Jenny Holzer (71), LED Installation, Fondation Beyeler, Riehen bei Basel 2010, Bild: WKR

80% der Menschen zwischen 50 und 64 Jahren sind erwerbstätig
Im europäischen Kontext gehörte die Schweiz im vergangenen Jahr zu den wenigen Ländern, in denen mehr als acht von zehn Personen zwischen 50 und 64 Jahren beruflich tätig waren. Die anderen Länder waren Schweden (86%), Island (83%) und Estland (81,3%). Der EU-Durchschnitt liegt bei 70,3%. Die Zahl der Erwerbstätigen in der Schweiz über das 65. Lebensjahr hinaus ist in den letzten zwei Jahrzehnten leicht zurückgegangen. Im Jahr 2020 waren 17% der 65- bis 74-Jährigen beruflich aktiv, gegenüber 19,7% im Jahr 1991.

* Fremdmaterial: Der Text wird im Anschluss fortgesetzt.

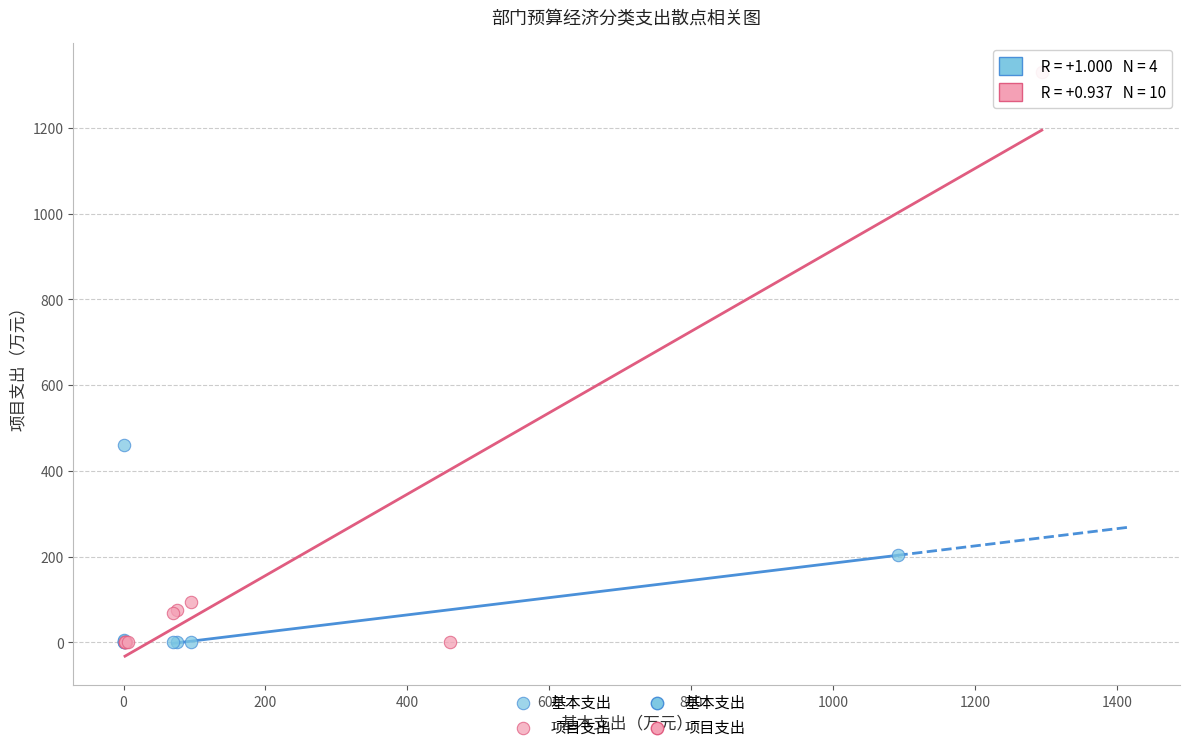

Which series reaches the maximum Y coordinate?

项目支出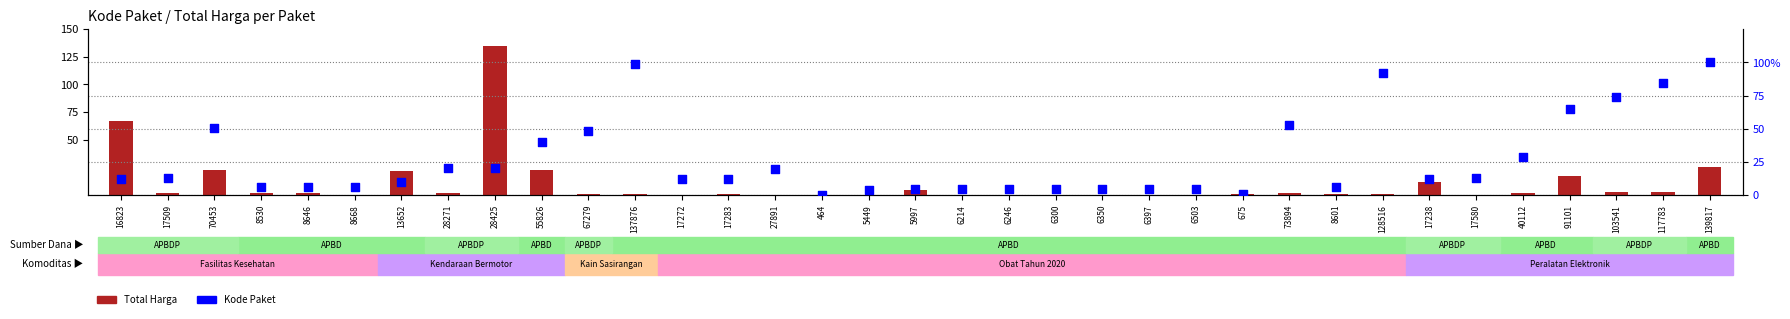

Which series has the largest total across all categories?

Kode Paket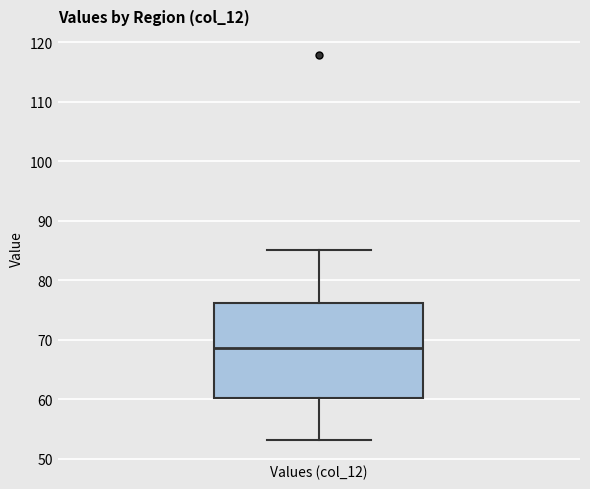

Read this box plot against the y-axis: the position of the median line, the range covered by the box, and the ends of both whiskers. The values are not printed on the chart, so give them approximately, as read against the axis.

median 69, box 60 to 76, whiskers 53 to 85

«Alte» haben gegenüber jüngeren eine niedrigere Arbeitslosenquote
Im Jahr 2020 war die Arbeitslosenquote der 50- bis 64-Jährigen etwas niedriger als die der Arbeitnehmenden zwischen 25 und 49 Jahren (4 % gegenüber 4,7 %). Bei den Frauen sogar etwas niedriger im Vergleich zu den Männern (3,5% bzw. 4,3%). Unter den arbeitslosen 50- bis 64-Jährigen war knapp die Hälfte (48,9 %) länger als ein Jahr auf Jobsuche. Im internationalen Vergleich liegt die Schweiz bei der Arbeitslosenquote der 50- bis 64-Jährigen etwa im Mittelfeld. Ältere Menschen arbeiten fast doppelt so häufig in Selbstständigkeit wie jüngere (18,1% vs. 9,5%) und arbeiten auch häufiger am Wochenende (20,6 % vs. 16,1%).

Teilzeitpensum im Alter
Bei den 50- bis 64-Jährigen nimmt die Teilzeitbeschäftigung zu. Im Jahr 2020 arbeiteten 40,3 % dieser Altersgruppe in Teilzeit, gegenüber 35,2 % der 25- bis 49-Jährigen. Einige Branchen zeichnen sich durch einen hohen Anteil an Arbeitnehmenden über 50 Jahren aus. So sind sie beispielsweise in den Transport- und Lagerberufen (37%) und in der öffentlichen Verwaltung (34,5%) überrepräsentiert. Im Jahr 2020 lag das Durchschnittsalter beim Austritt aus dem Arbeitsmarkt bei 65,2 Jahren (für Männer 65,6 und Frauen 64,9). Selbständige sind viel später aus dem Erwerbsleben ausgeschieden als Angestellte (67,5 gegenüber 64,9 Jahren). Etwa 4,8 % der Männer und 4,2 % der Arbeitnehmerinnen entschieden sich für den vorgezogenen Ruhestand.